当時、IT業界はM&Aブームまっさかり。アシストでは製品ごとに「分社」というスタイルがとられていた。アシストが扱っていた製品のベンダーの吸収合併が続き、一番多くの製品数と売上を持っていた部門が、この「分社化」の流れの中で、ベンダーとの合弁で関連会社を設立したのだった。
入社以来、アシストの中で責任をまっとうしながらも自由に仕事をしてきた森沢だが、自分だけでなく社員のことを考える、本当の意味での管理者になっていったのはこの時からだと振り返る。「最初に社長として(合弁相手の)アメリカの会社に行って言われたのが、社員数を減らせ、ということだった。新卒の内定者は全員いらない、それから既存の社員も20%切れ、と。」
ビル・トッテンのもと、終身雇用を謳うアシストでそんなことができるはずはない。森沢は社長就任早々、アメリカで会議室に3日間缶詰にされながら、次々と説得にくる合弁先のアメリカ人幹部にNOを言い続け、最終的にはアシストのやり方でいくことを納得させた。帰国後、アシストのやり方を維持しつつ結果を出していったことは言うまでもない。
関連会社の社長として最後に森沢は大きな選択をした。5年ほどたってソフトウェア会社のオーナーは、アシストとの合弁ではなく、100%出資の子会社にしたいと提案した。そのため森沢に、アシストを辞めて日本法人だけでなくアジア太平用地域をすべて任せるとして、ポストと年収の両面で好条件を提示したのだが、その代わりに、アシストの社員をそっくりその子会社に譲渡する、というものだった。
一度任せられたら自由に采配を振ることができるというアシストのポリシーはここでも曲がることは無かった。ビル・トッテンは、最終判断を悩むことなく森沢に託したのだった。
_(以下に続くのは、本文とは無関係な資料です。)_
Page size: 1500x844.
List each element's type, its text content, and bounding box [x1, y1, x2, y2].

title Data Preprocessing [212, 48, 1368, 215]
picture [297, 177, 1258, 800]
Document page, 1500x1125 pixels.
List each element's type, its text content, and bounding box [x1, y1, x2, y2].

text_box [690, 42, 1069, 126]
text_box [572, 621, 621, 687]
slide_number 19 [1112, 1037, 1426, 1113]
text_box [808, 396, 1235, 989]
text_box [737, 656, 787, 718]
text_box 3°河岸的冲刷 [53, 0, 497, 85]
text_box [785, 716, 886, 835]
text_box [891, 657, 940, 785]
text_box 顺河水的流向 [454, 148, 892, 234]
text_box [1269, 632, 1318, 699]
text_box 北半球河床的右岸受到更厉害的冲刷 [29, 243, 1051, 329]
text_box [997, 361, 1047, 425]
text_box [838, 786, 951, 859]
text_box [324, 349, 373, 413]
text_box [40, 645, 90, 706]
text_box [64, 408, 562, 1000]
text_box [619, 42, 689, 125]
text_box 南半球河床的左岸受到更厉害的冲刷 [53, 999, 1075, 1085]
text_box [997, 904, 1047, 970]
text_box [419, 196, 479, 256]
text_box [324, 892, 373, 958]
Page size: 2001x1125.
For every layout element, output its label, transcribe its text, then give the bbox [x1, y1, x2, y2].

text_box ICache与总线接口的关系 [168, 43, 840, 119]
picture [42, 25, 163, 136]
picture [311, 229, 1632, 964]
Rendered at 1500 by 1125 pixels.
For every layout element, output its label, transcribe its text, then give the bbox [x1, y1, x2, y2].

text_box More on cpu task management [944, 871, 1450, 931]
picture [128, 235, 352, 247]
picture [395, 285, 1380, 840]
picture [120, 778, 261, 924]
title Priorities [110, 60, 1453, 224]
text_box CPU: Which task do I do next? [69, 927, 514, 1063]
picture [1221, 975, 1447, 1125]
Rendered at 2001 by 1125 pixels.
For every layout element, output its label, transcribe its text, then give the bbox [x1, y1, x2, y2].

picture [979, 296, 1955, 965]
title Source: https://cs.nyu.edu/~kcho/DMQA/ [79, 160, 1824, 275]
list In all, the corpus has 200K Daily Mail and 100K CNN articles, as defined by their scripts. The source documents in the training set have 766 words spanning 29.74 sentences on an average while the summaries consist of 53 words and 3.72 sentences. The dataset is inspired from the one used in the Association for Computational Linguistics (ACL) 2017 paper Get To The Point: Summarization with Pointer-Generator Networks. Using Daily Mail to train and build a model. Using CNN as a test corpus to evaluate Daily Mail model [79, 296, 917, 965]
森沢は月収が半分になっても入社を決めた当時のことを振り返りながら、アシストという会社を選択したことに誇りを感じた。最初の交渉経験から100%子会社になればすぐにリストラが始まることは間違いない。自身へのオファーがいかにすばらしいものでも、森沢はこれを受けるわけにはいかなかった。そして、アシストに残ることを選択した。そして合弁は解消されたが、それはアシストとしても大きな変化となるのであった。